Transcribed page contents:
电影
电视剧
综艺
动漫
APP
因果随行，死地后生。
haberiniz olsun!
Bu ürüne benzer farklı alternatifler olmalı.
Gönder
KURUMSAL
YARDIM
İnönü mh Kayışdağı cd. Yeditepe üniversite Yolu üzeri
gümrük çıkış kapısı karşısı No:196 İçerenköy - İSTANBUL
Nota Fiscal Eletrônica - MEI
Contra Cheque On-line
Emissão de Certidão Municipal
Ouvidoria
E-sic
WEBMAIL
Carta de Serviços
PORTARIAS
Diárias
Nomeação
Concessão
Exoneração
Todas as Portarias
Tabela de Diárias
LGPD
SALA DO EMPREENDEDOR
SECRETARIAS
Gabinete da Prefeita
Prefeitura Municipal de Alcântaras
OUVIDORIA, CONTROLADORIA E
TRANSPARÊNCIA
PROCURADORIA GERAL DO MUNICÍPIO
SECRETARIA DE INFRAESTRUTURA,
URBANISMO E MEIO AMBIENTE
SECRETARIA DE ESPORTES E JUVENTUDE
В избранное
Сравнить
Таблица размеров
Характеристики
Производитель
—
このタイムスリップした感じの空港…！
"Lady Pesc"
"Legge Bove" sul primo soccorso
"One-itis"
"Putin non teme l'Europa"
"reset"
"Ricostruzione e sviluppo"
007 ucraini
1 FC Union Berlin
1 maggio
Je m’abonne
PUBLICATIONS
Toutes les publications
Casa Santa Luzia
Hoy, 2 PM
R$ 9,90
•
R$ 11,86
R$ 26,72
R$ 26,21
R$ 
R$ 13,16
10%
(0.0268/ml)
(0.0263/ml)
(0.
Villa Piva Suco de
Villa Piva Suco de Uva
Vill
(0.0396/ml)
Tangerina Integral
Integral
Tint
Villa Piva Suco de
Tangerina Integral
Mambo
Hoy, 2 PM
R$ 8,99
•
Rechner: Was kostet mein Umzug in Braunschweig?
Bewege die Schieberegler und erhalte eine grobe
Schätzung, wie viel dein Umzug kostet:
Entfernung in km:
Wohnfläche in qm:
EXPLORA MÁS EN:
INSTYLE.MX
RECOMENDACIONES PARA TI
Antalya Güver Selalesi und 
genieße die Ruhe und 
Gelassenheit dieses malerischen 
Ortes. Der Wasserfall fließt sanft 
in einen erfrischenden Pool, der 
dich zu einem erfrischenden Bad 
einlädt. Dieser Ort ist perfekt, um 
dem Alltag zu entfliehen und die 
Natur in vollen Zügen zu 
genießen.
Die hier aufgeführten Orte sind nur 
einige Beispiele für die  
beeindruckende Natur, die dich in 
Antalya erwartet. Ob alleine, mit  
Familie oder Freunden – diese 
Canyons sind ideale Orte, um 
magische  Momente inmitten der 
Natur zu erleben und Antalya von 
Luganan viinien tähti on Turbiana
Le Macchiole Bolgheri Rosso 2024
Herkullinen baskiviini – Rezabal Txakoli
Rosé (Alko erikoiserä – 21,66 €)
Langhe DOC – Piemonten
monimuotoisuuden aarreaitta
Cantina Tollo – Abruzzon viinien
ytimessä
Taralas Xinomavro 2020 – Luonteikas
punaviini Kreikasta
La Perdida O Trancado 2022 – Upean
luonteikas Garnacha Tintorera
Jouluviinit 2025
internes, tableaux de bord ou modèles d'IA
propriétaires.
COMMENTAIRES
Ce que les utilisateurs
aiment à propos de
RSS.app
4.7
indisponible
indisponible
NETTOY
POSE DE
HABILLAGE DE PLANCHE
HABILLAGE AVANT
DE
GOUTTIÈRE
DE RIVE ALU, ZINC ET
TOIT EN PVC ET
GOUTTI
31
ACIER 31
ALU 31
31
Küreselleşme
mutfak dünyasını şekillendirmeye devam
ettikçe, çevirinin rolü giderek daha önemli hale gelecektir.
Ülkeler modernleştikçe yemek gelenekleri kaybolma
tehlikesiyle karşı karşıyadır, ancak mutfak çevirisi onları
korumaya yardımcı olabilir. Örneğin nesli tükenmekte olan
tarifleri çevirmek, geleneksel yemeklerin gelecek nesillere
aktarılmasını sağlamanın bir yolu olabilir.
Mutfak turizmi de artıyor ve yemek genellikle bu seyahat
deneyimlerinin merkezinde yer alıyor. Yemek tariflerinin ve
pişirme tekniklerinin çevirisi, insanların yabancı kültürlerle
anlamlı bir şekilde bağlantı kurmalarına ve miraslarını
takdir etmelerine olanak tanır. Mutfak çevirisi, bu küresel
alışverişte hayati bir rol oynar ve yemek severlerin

Brief:
Repeat each entry above, keeping every word exact.

Output for this exercise:
电影
电视剧
综艺
动漫
APP
因果随行，死地后生。
haberiniz olsun!
Bu ürüne benzer farklı alternatifler olmalı.
Gönder
KURUMSAL
YARDIM
İnönü mh Kayışdağı cd. Yeditepe üniversite Yolu üzeri
gümrük çıkış kapısı karşısı No:196 İçerenköy - İSTANBUL
Nota Fiscal Eletrônica - MEI
Contra Cheque On-line
Emissão de Certidão Municipal
Ouvidoria
E-sic
WEBMAIL
Carta de Serviços
PORTARIAS
Diárias
Nomeação
Concessão
Exoneração
Todas as Portarias
Tabela de Diárias
LGPD
SALA DO EMPREENDEDOR
SECRETARIAS
Gabinete da Prefeita
Prefeitura Municipal de Alcântaras
OUVIDORIA, CONTROLADORIA E
TRANSPARÊNCIA
PROCURADORIA GERAL DO MUNICÍPIO
SECRETARIA DE INFRAESTRUTURA,
URBANISMO E MEIO AMBIENTE
SECRETARIA DE ESPORTES E JUVENTUDE
В избранное
Сравнить
Таблица размеров
Характеристики
Производитель
—
このタイムスリップした感じの空港…！
"Lady Pesc"
"Legge Bove" sul primo soccorso
"One-itis"
"Putin non teme l'Europa"
"reset"
"Ricostruzione e sviluppo"
007 ucraini
1 FC Union Berlin
1 maggio
Je m’abonne
PUBLICATIONS
Toutes les publications
Casa Santa Luzia
Hoy, 2 PM
R$ 9,90
•
R$ 11,86
R$ 26,72
R$ 26,21
R$ 
R$ 13,16
10%
(0.0268/ml)
(0.0263/ml)
(0.
Villa Piva Suco de
Villa Piva Suco de Uva
Vill
(0.0396/ml)
Tangerina Integral
Integral
Tint
Villa Piva Suco de
Tangerina Integral
Mambo
Hoy, 2 PM
R$ 8,99
•
Rechner: Was kostet mein Umzug in Braunschweig?
Bewege die Schieberegler und erhalte eine grobe
Schätzung, wie viel dein Umzug kostet:
Entfernung in km:
Wohnfläche in qm:
EXPLORA MÁS EN:
INSTYLE.MX
RECOMENDACIONES PARA TI
Antalya Güver Selalesi und 
genieße die Ruhe und 
Gelassenheit dieses malerischen 
Ortes. Der Wasserfall fließt sanft 
in einen erfrischenden Pool, der 
dich zu einem erfrischenden Bad 
einlädt. Dieser Ort ist perfekt, um 
dem Alltag zu entfliehen und die 
Natur in vollen Zügen zu 
genießen.
Die hier aufgeführten Orte sind nur 
einige Beispiele für die  
beeindruckende Natur, die dich in 
Antalya erwartet. Ob alleine, mit  
Familie oder Freunden – diese 
Canyons sind ideale Orte, um 
magische  Momente inmitten der 
Natur zu erleben und Antalya von 
Luganan viinien tähti on Turbiana
Le Macchiole Bolgheri Rosso 2024
Herkullinen baskiviini – Rezabal Txakoli
Rosé (Alko erikoiserä – 21,66 €)
Langhe DOC – Piemonten
monimuotoisuuden aarreaitta
Cantina Tollo – Abruzzon viinien
ytimessä
Taralas Xinomavro 2020 – Luonteikas
punaviini Kreikasta
La Perdida O Trancado 2022 – Upean
luonteikas Garnacha Tintorera
Jouluviinit 2025
internes, tableaux de bord ou modèles d'IA
propriétaires.
COMMENTAIRES
Ce que les utilisateurs
aiment à propos de
RSS.app
4.7
indisponible
indisponible
NETTOY
POSE DE
HABILLAGE DE PLANCHE
HABILLAGE AVANT
DE
GOUTTIÈRE
DE RIVE ALU, ZINC ET
TOIT EN PVC ET
GOUTTI
31
ACIER 31
ALU 31
31
Küreselleşme
mutfak dünyasını şekillendirmeye devam
ettikçe, çevirinin rolü giderek daha önemli hale gelecektir.
Ülkeler modernleştikçe yemek gelenekleri kaybolma
tehlikesiyle karşı karşıyadır, ancak mutfak çevirisi onları
korumaya yardımcı olabilir. Örneğin nesli tükenmekte olan
tarifleri çevirmek, geleneksel yemeklerin gelecek nesillere
aktarılmasını sağlamanın bir yolu olabilir.
Mutfak turizmi de artıyor ve yemek genellikle bu seyahat
deneyimlerinin merkezinde yer alıyor. Yemek tariflerinin ve
pişirme tekniklerinin çevirisi, insanların yabancı kültürlerle
anlamlı bir şekilde bağlantı kurmalarına ve miraslarını
takdir etmelerine olanak tanır. Mutfak çevirisi, bu küresel
alışverişte hayati bir rol oynar ve yemek severlerin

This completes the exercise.